[Entries taken from a collection]
* * * * *
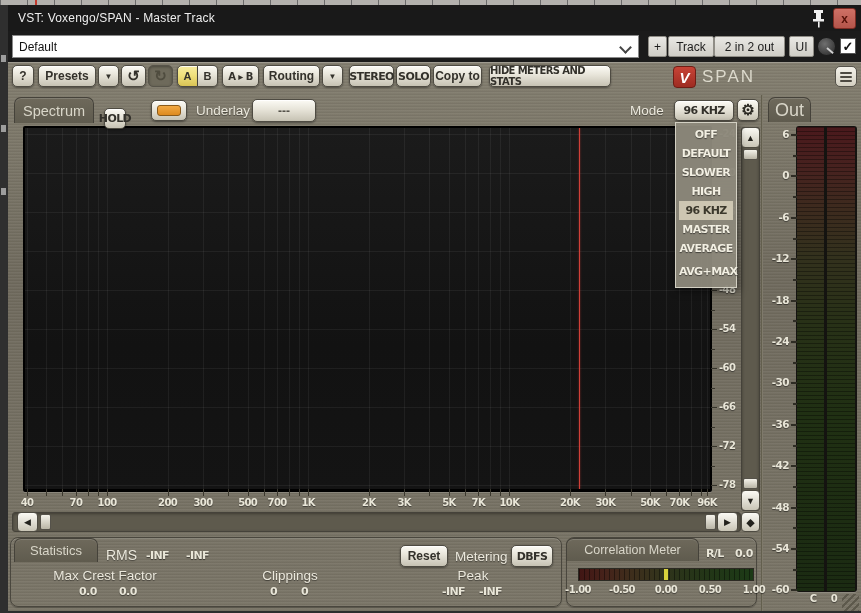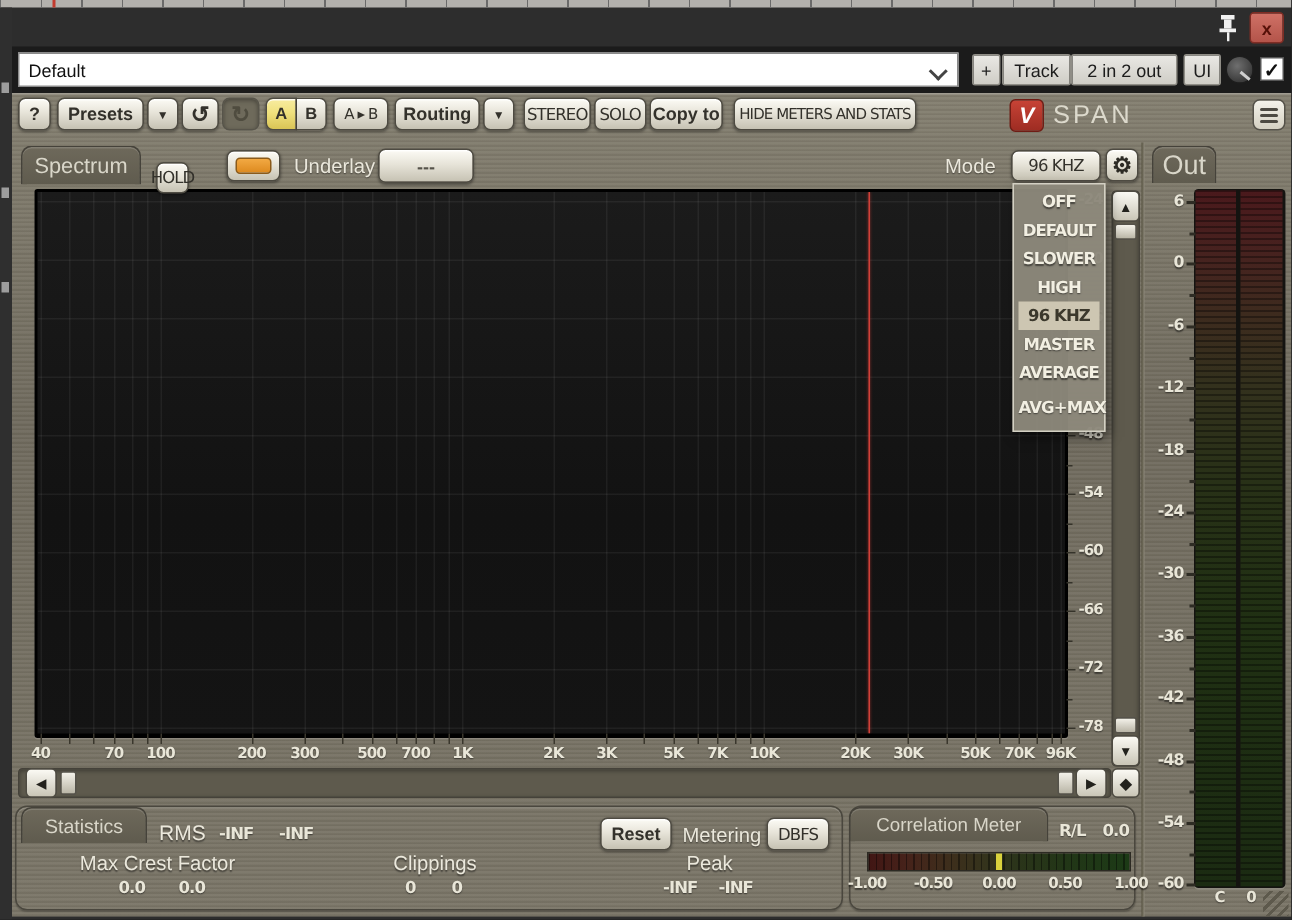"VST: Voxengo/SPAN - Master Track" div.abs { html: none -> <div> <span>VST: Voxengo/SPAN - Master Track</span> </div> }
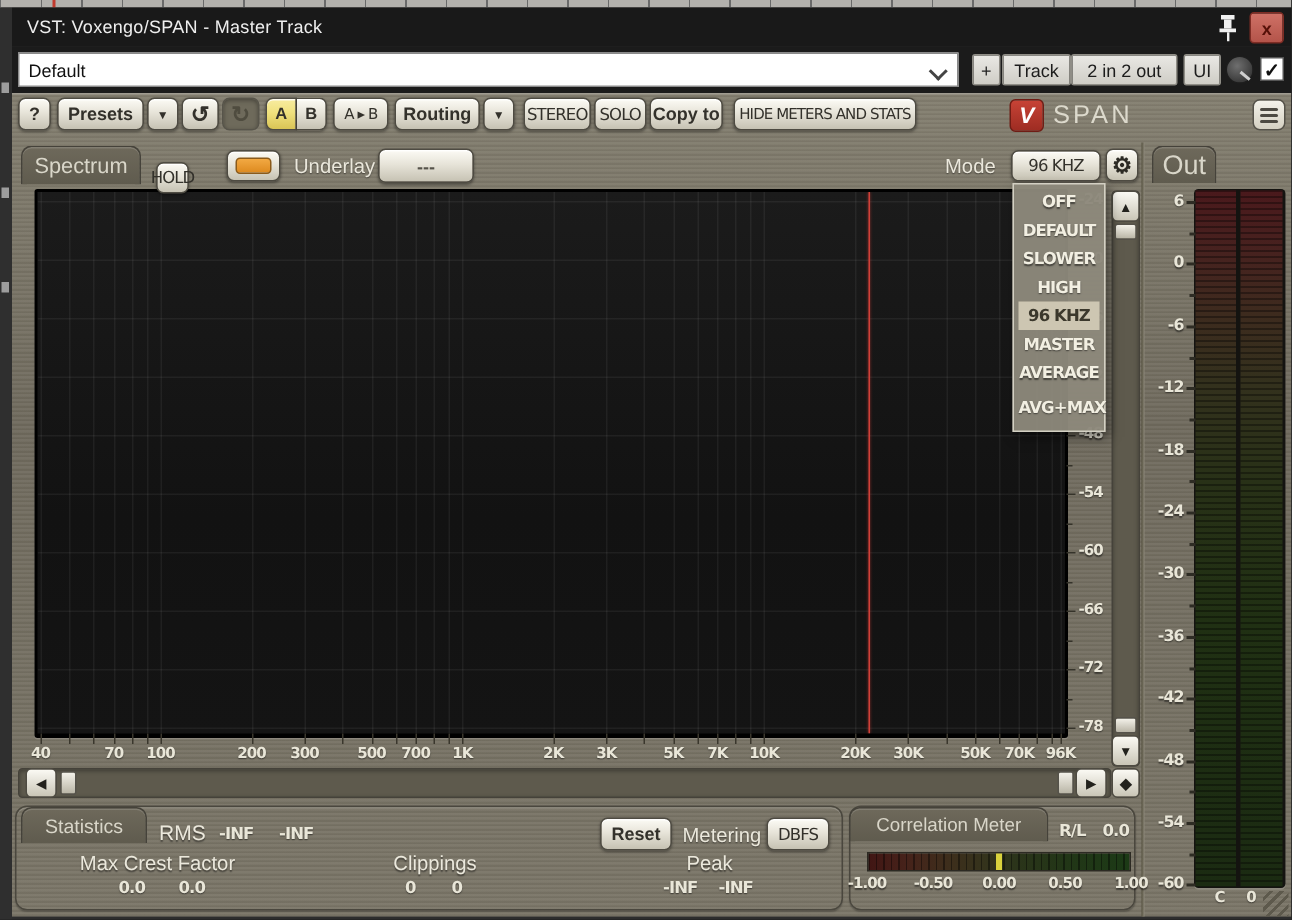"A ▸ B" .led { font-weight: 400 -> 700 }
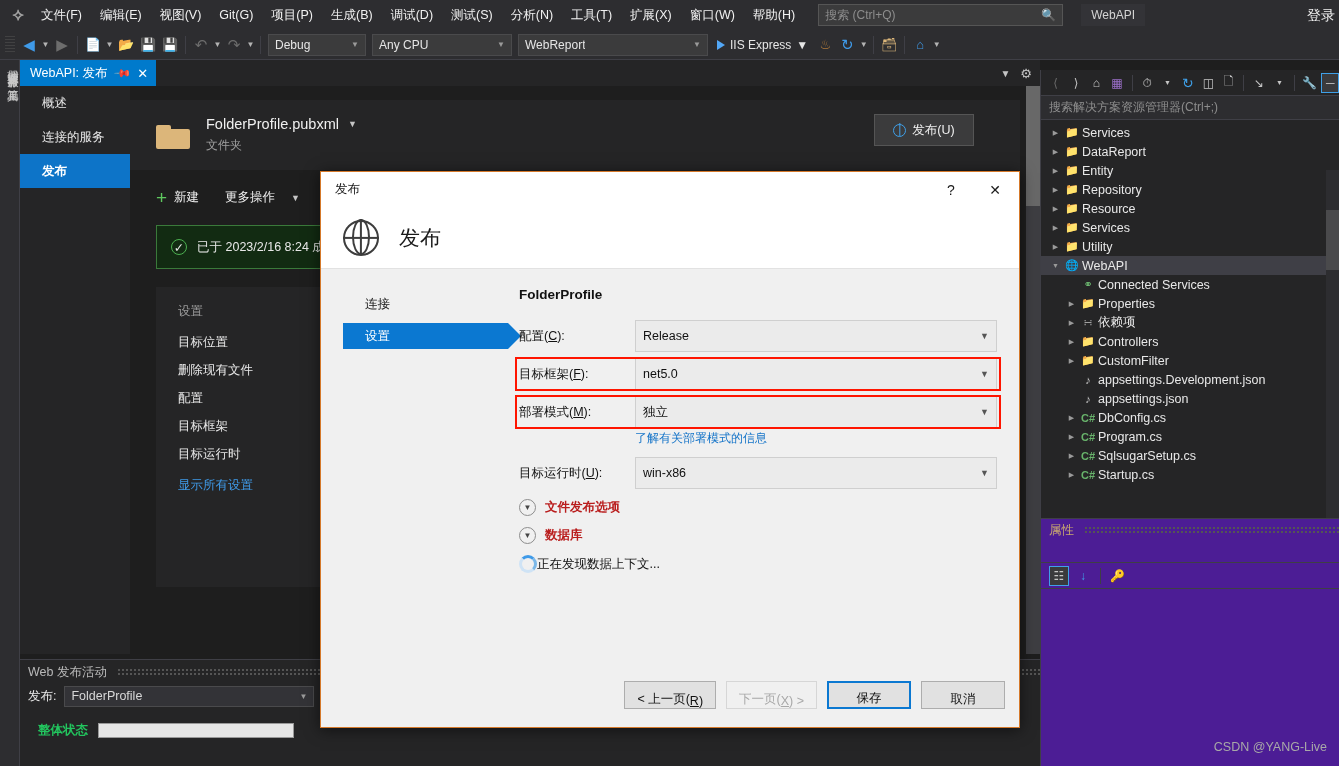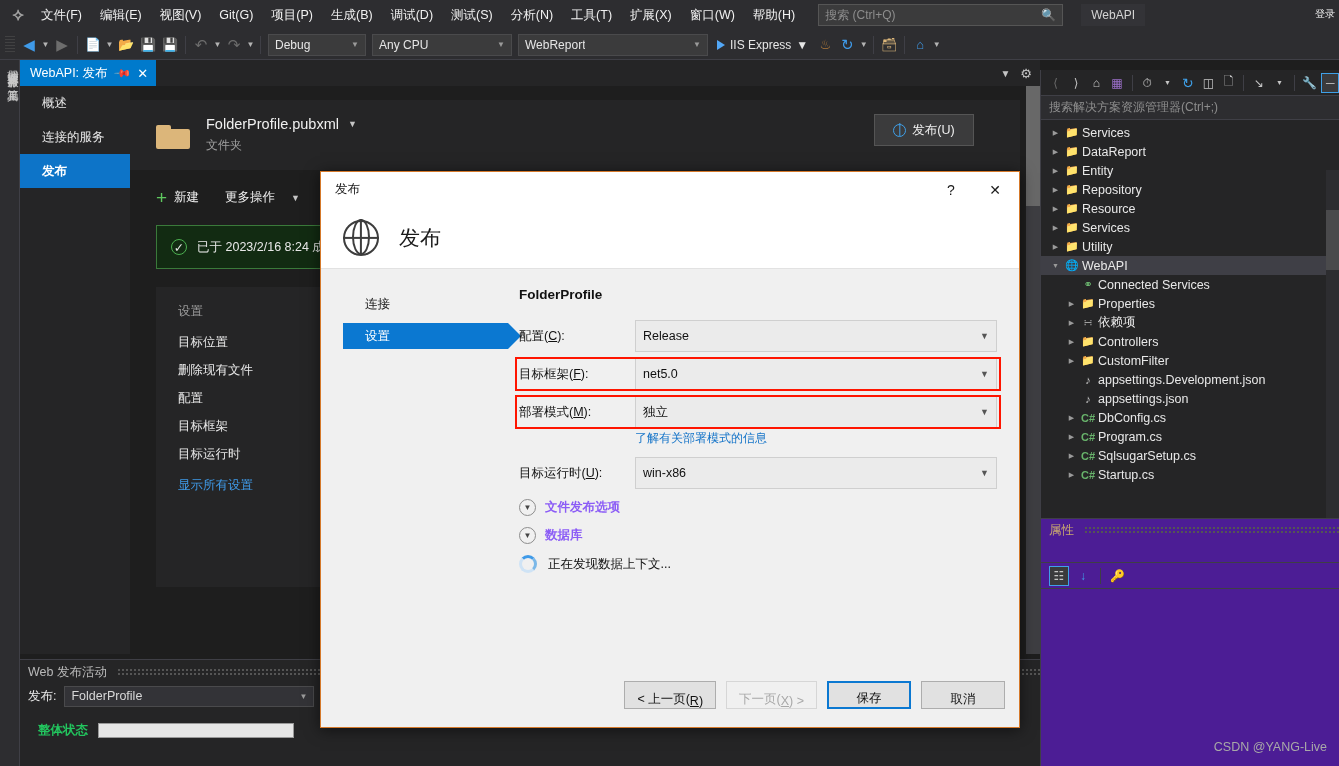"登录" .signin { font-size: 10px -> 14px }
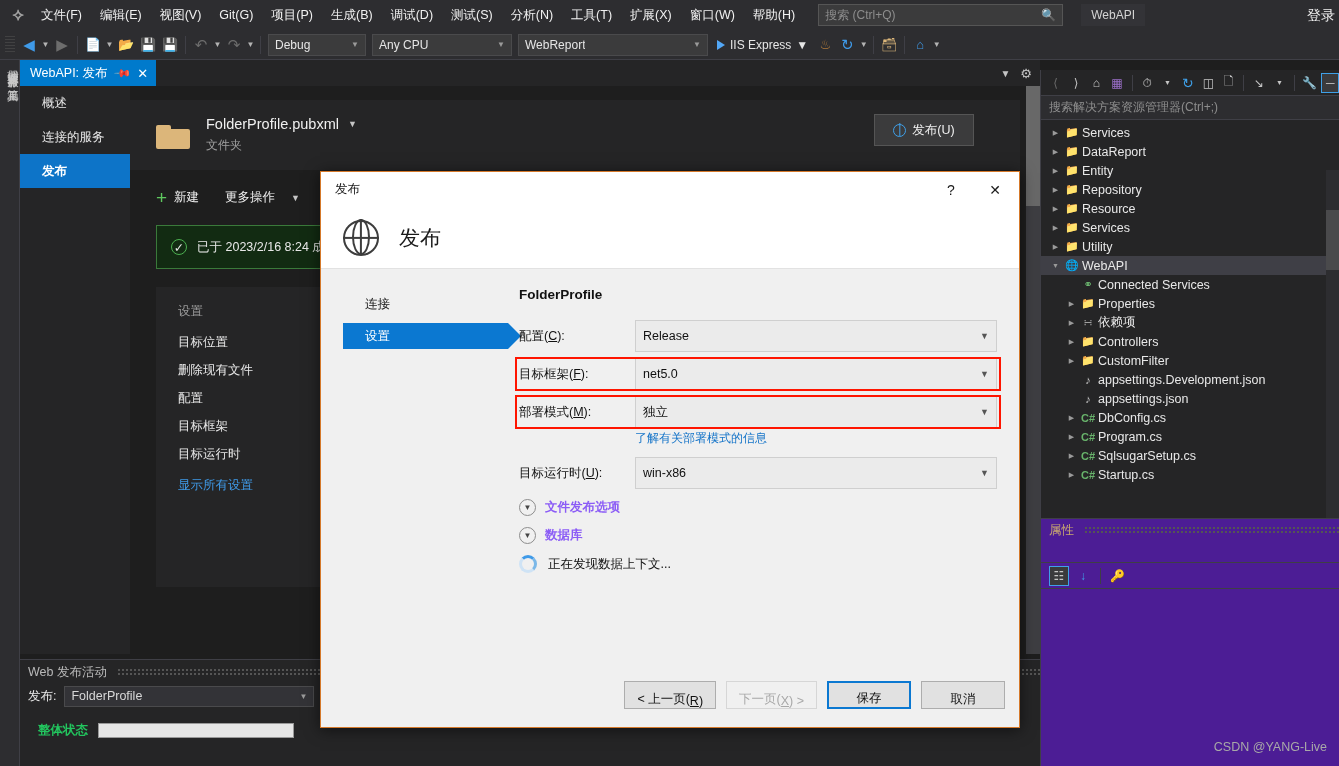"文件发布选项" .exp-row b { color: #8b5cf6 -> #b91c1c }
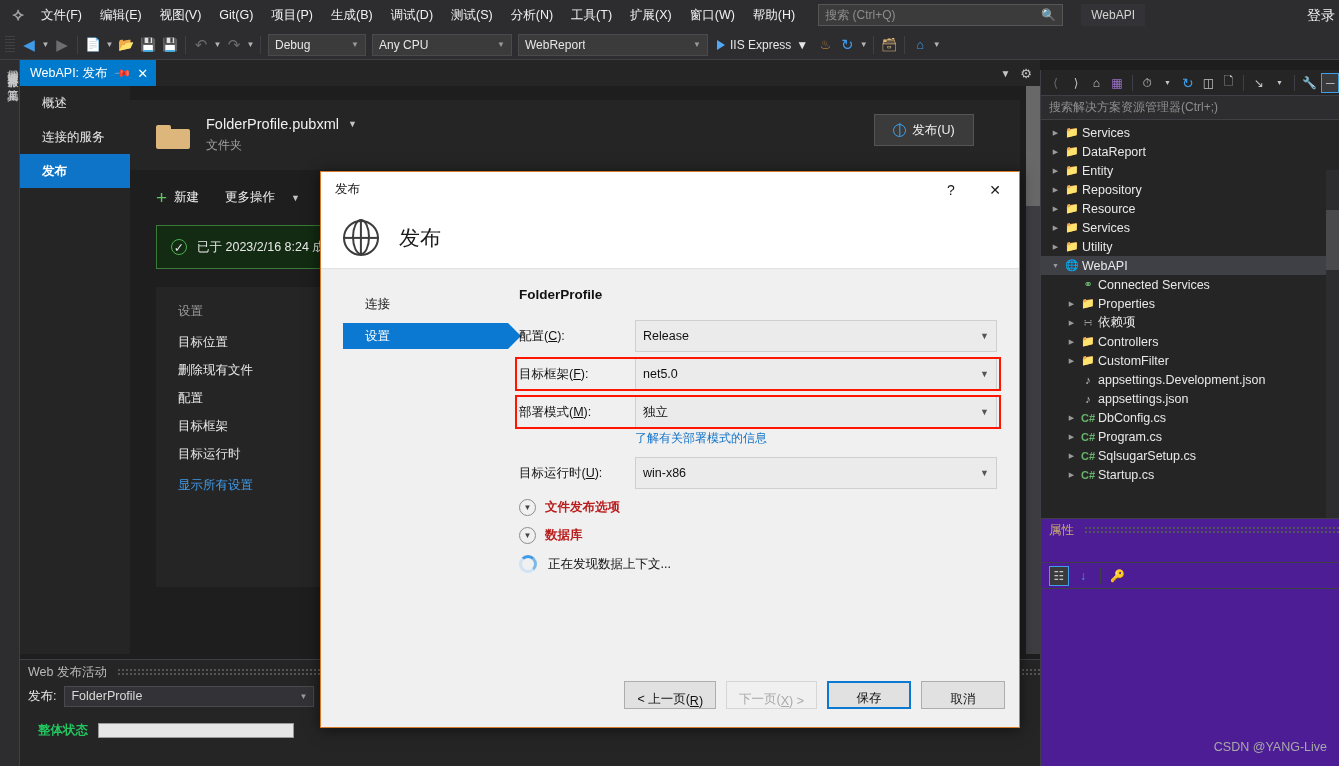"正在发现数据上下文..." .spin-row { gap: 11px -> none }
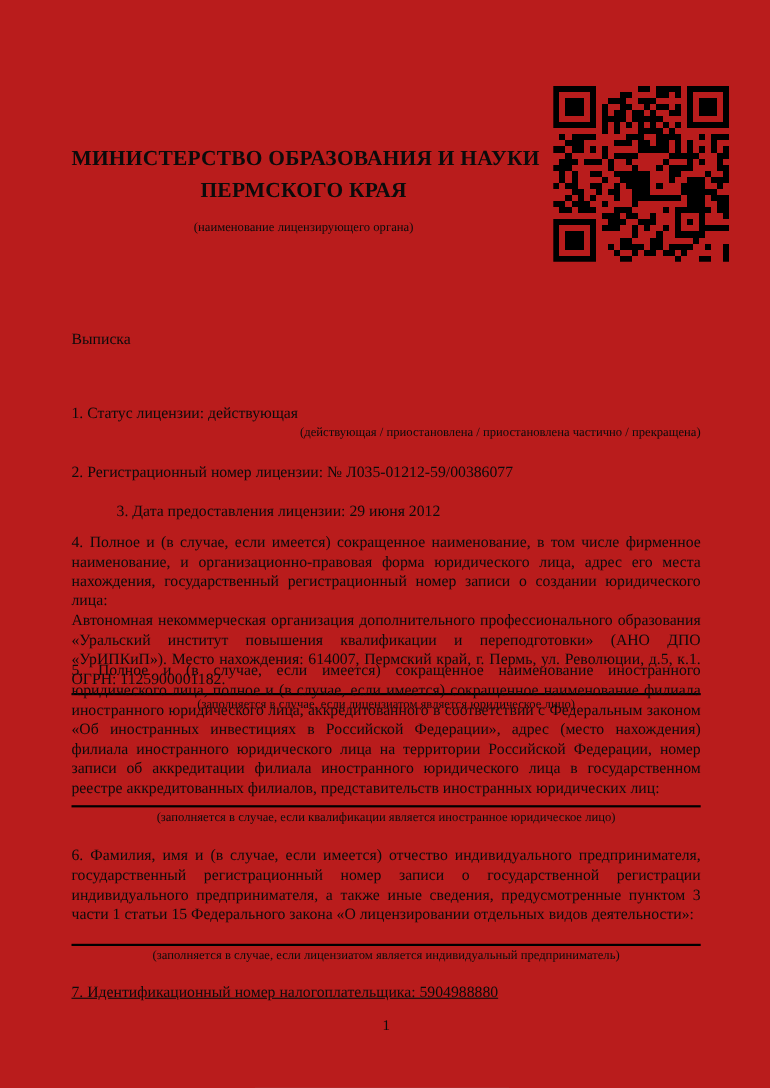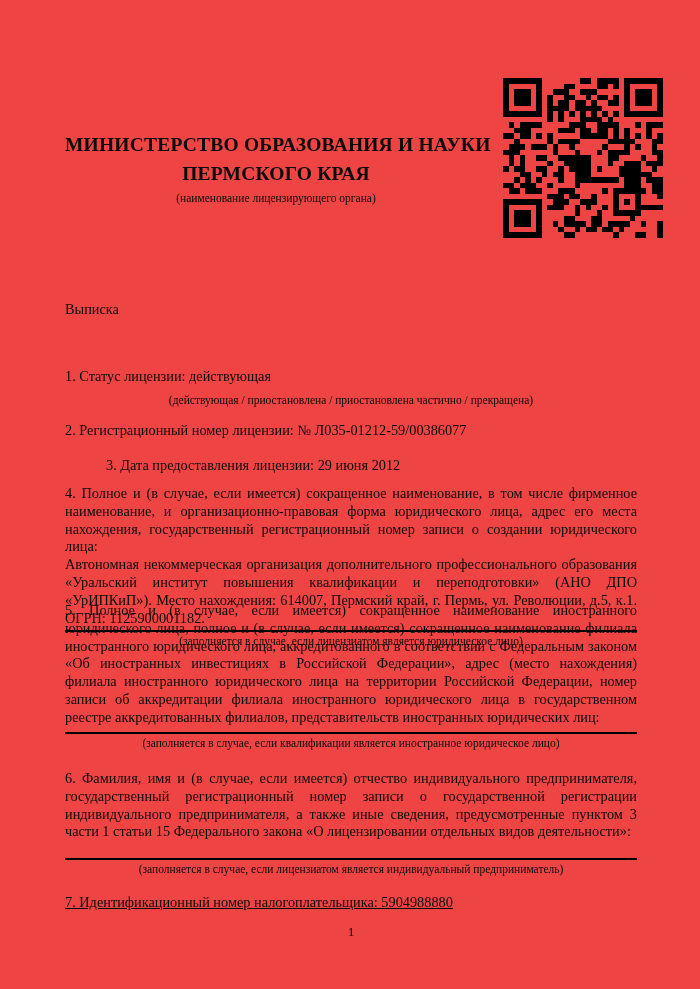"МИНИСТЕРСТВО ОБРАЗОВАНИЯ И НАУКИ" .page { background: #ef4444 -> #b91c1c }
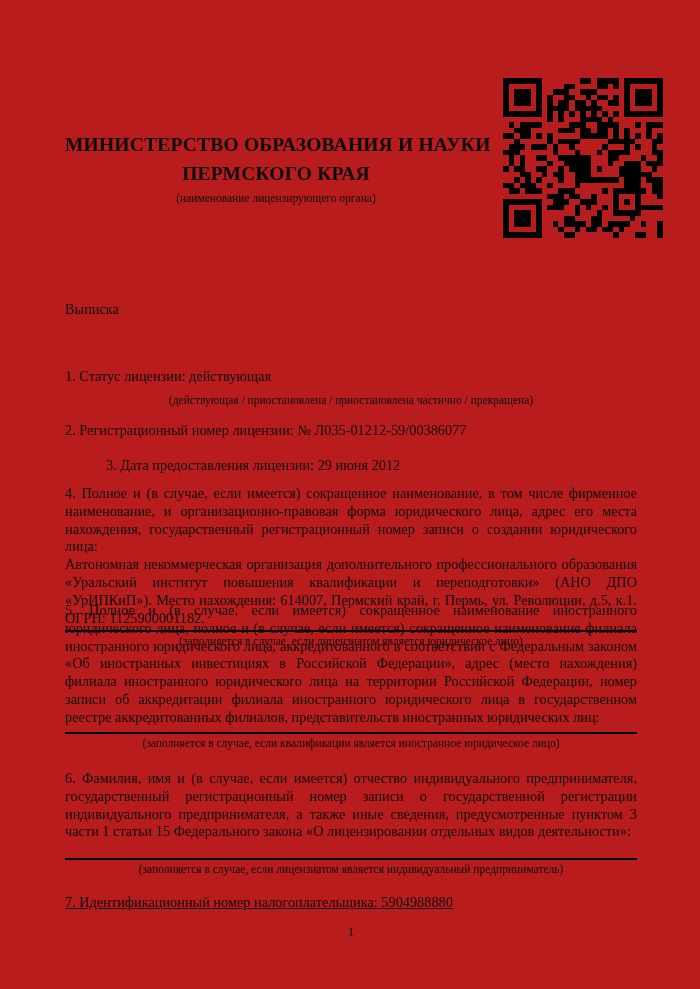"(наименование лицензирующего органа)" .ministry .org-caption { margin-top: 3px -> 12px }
* * * * *
Print only the lines from the line that contains "background: #ef4444 ->" to the final line of the data, inclusive. Pictures stay out.

| Exercise output |
"МИНИСТЕРСТВО ОБРАЗОВАНИЯ И НАУКИ" .page { background: #ef4444 -> #b91c1c }
"(наименование лицензирующего органа)" .ministry .org-caption { margin-top: 3px -> 12px }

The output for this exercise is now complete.